Monday, March 3, 2008

Acceptance

After doing some invigorating shoe (sandal) shopping on Saturday, I needed to use the 'ladies' so went upstairs to the lounge at Macy's. On the way out, I saw the sign pointing to the swim suit section. "Oh why not," I asked myself. It'd be nice to have a new cute swim suit for my cruise.

I headed over and perused the racks carefully. Decided if I was going to make the effort of disrobing for one suit, I may as well make it worth while and try on several. Besides, my feet were killing me from my morning session and relaxing barefoot in the dressing room for a while sounded kind of appealing. Question: since when is trying on swim suits a 'relaxing' activity?

Inside the far too brightly lit dressing room I stripped down to my skivvies and applied the first ... well...bits of fabric. That's all a swim suit is: Two triangles strapped onto the breasts with a string and a pair of (usually ill-fitting) underwear. Looking at my body in the harsh lighting I was once again horrified, distraught and more than annoyed with what I saw in the three-way mirror; what I never seem to see in my dimly lit bedroom (I really ought to change my light bulbs, but I seem to prefer to live in denial.) -- cellulite I've always prided myself on not having much of, the tummy that won't flatten, the white sagging breasts that won't perk up no matter how tightly I tie the string around my neck. Instead of lifted breasts, I just get a raw red mark on the back of my neck as the boobs continue to head south with increased persistence.

I've been working out a lot more the past month, watching my diet for the most part, hadn't had a drop of alcohol in over a week (that's a mile stone for me), drinking herbal teas and water and this is the body I'm rewarded with?

I got dressed, put all seven suits back on their hangers and returned them to the racks. Why spend $100 on something that doesn't make me look or feel any better than the crap I already have in my drawers? I called a friend when I got home and relayed my swim suit saga to which she replied, "it's called acceptance."

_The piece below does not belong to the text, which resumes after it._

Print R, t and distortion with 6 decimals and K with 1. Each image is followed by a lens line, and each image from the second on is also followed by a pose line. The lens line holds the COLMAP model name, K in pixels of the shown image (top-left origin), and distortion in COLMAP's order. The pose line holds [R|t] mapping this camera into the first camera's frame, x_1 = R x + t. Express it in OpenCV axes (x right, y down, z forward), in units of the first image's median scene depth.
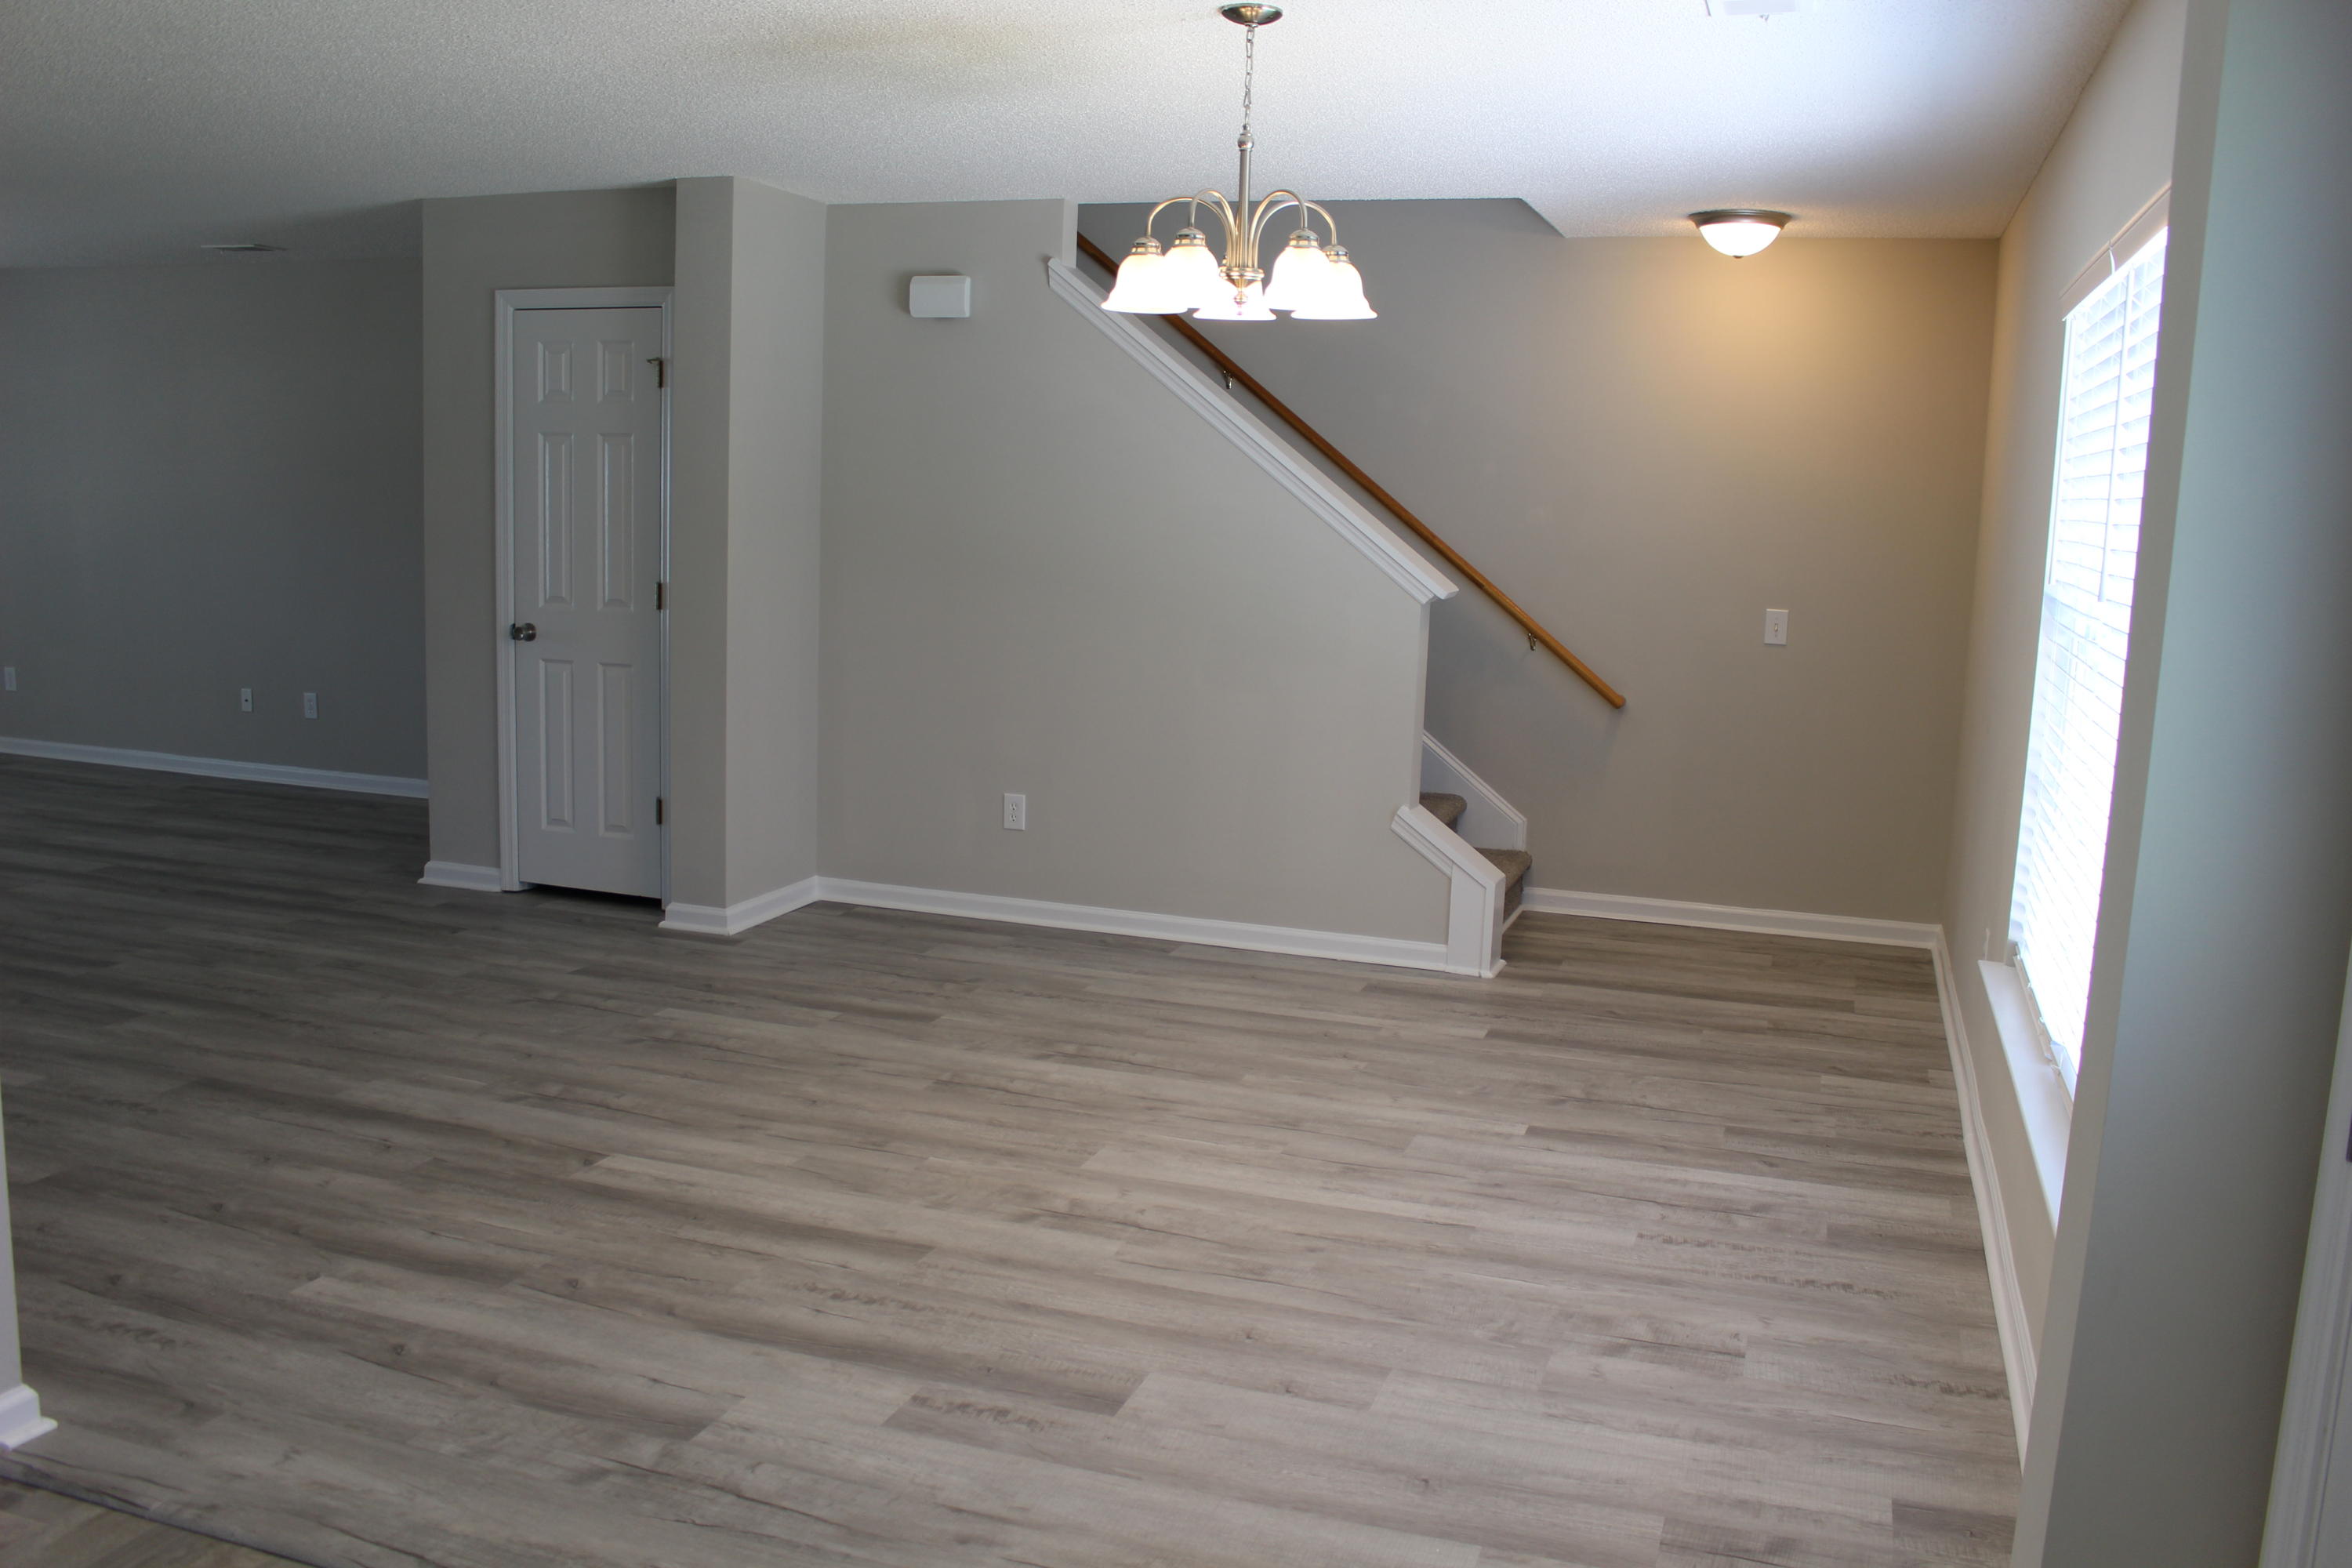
lens RADIAL K [[1992.3, 0, 1171.3], [0, 1992.3, 771.9], [0, 0, 1]] dist [-0.135693, 0.101698]
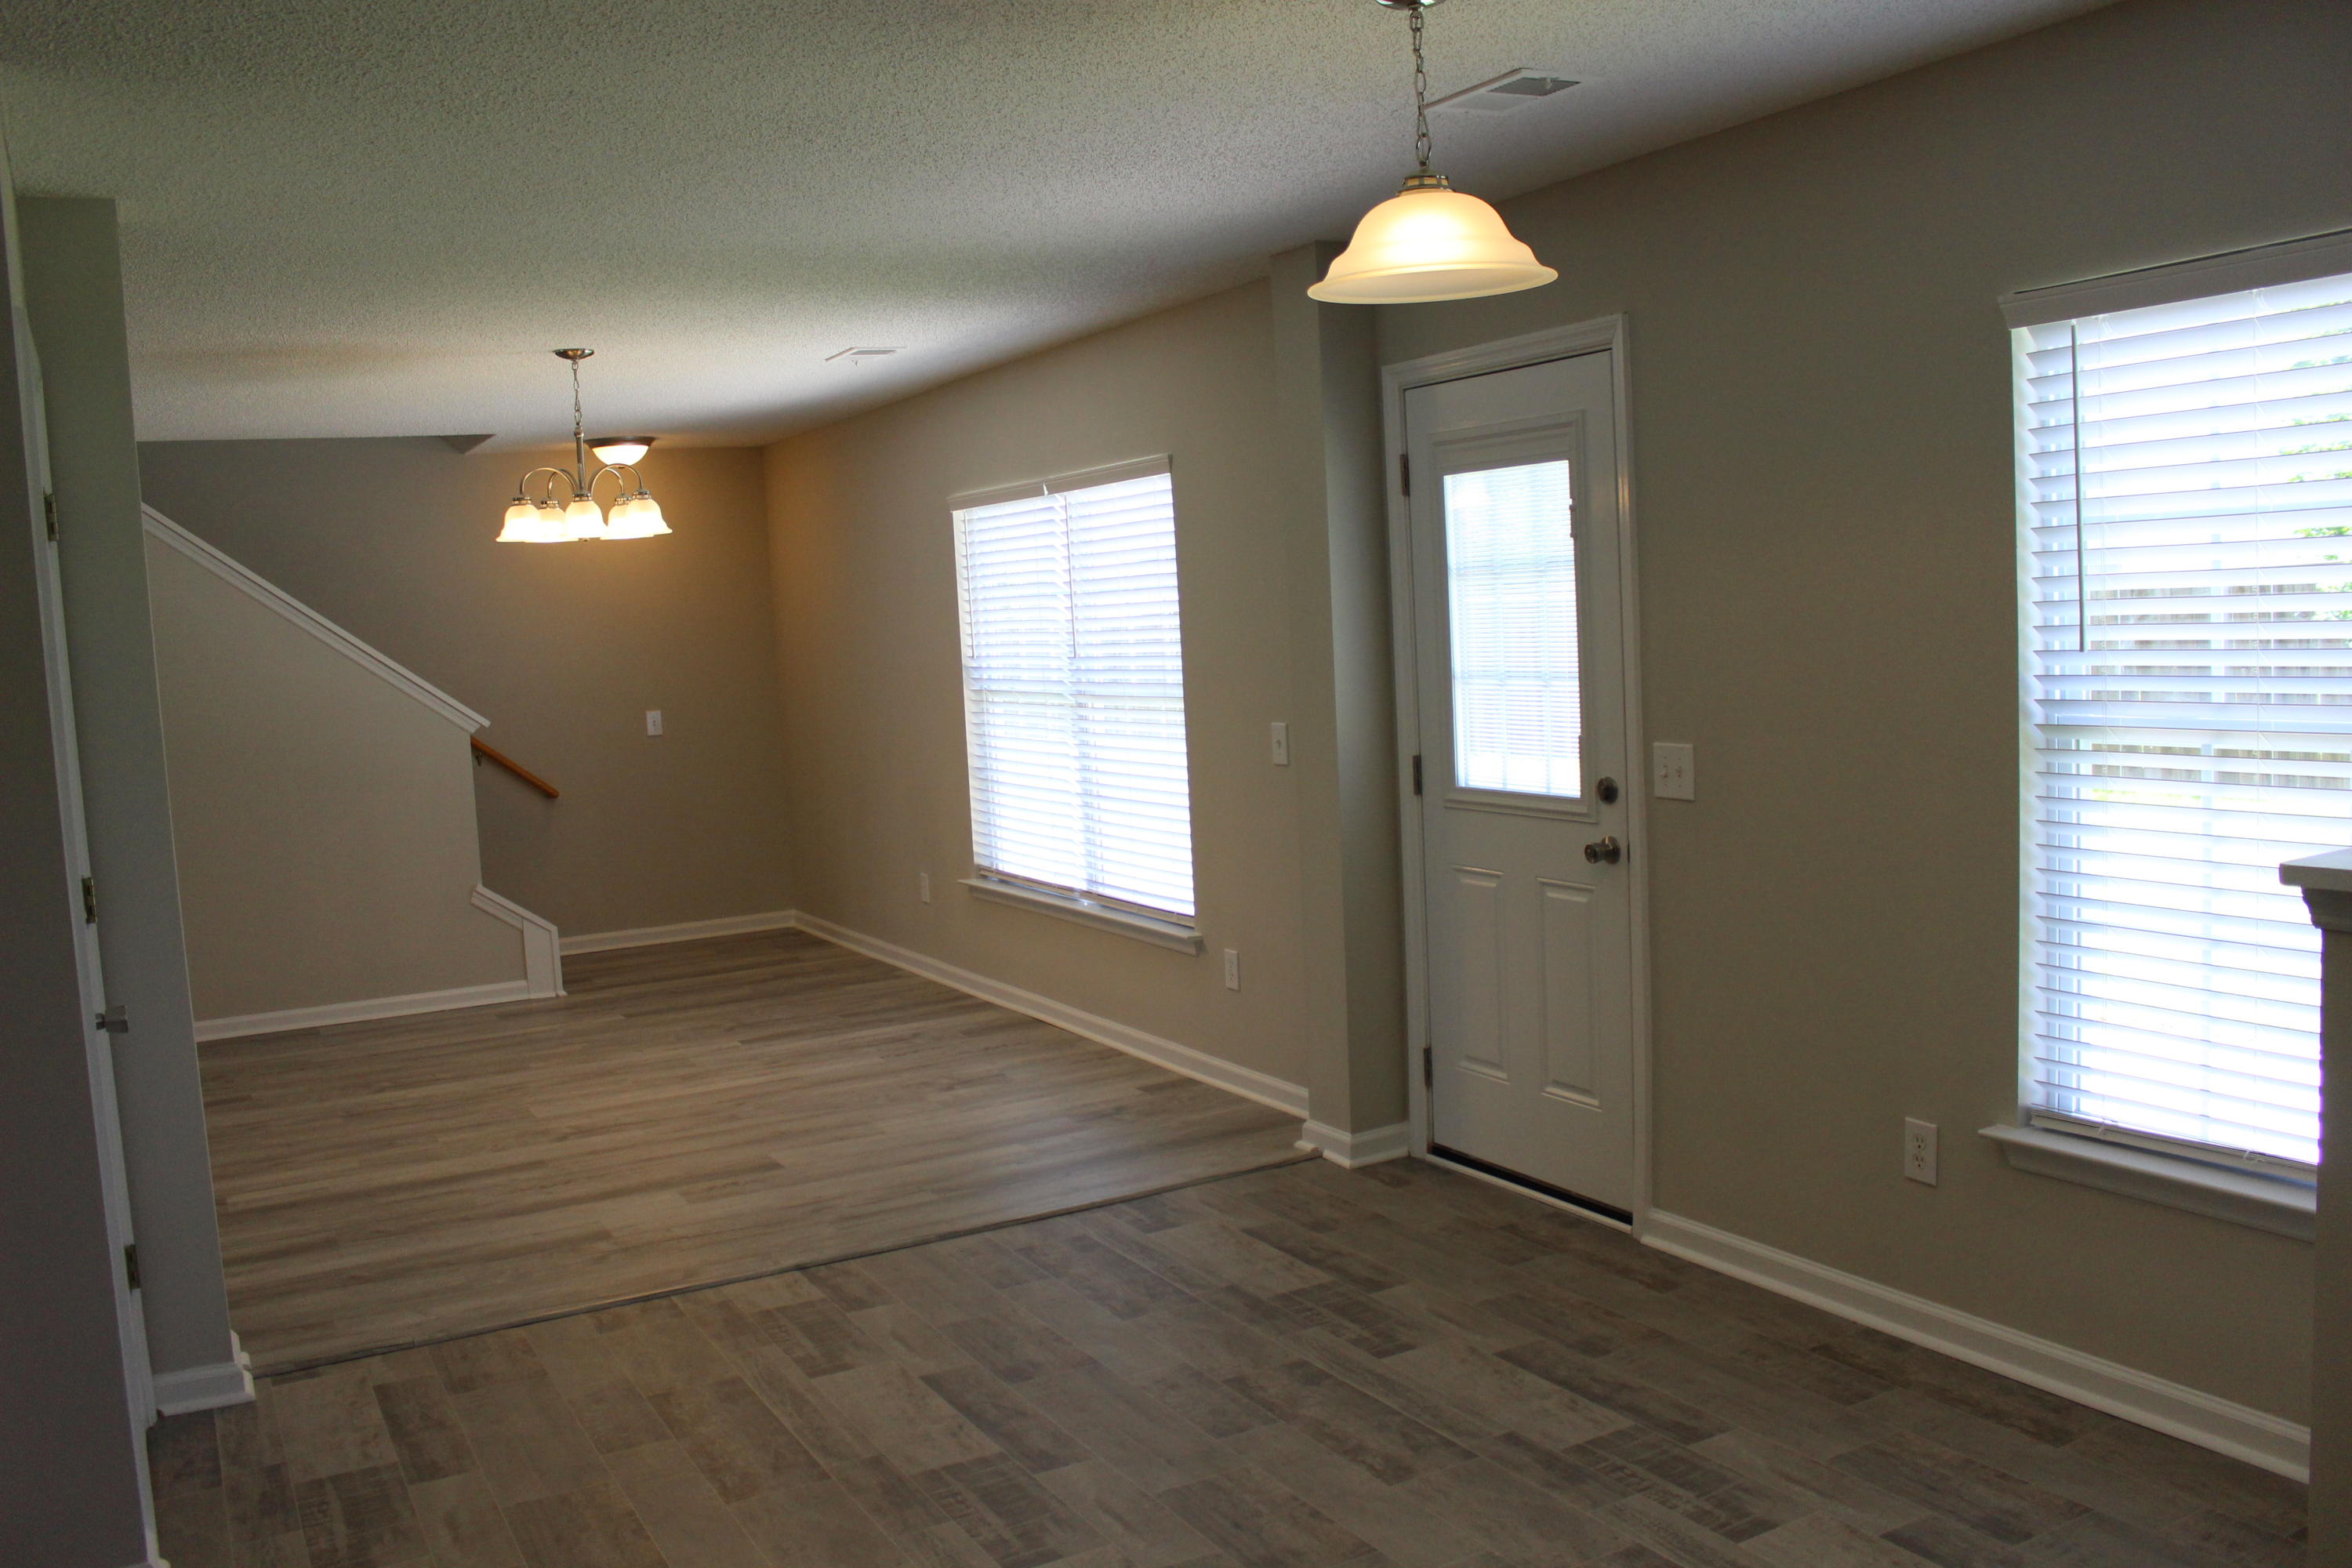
lens RADIAL K [[1992.3, 0, 1185.5], [0, 1992.3, 766.9], [0, 0, 1]] dist [-0.135693, 0.101698]
pose [[0.665784, -0.133149, 0.734168, -0.899405], [0.182678, 0.983092, 0.012632, 0.016692], [-0.723437, 0.125706, 0.678850, -0.430309]]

She's right. Number Eight took me for a really nice meal at the Paragon that night where we shared a cheese plate, and salad, I indulged in a glass of wine, and we each ordered an entre. Sunday, I went to Pilate's and Eight and I walked to the beach through Discovery Park, so I attempted to combat some of the food damage. I can enjoy a nice meal and wine once in a while, eat healthfully overall, get daily exercise, and just wear a super cute cover up over my swim suit, and a pair of sexy sandals! That's acceptance.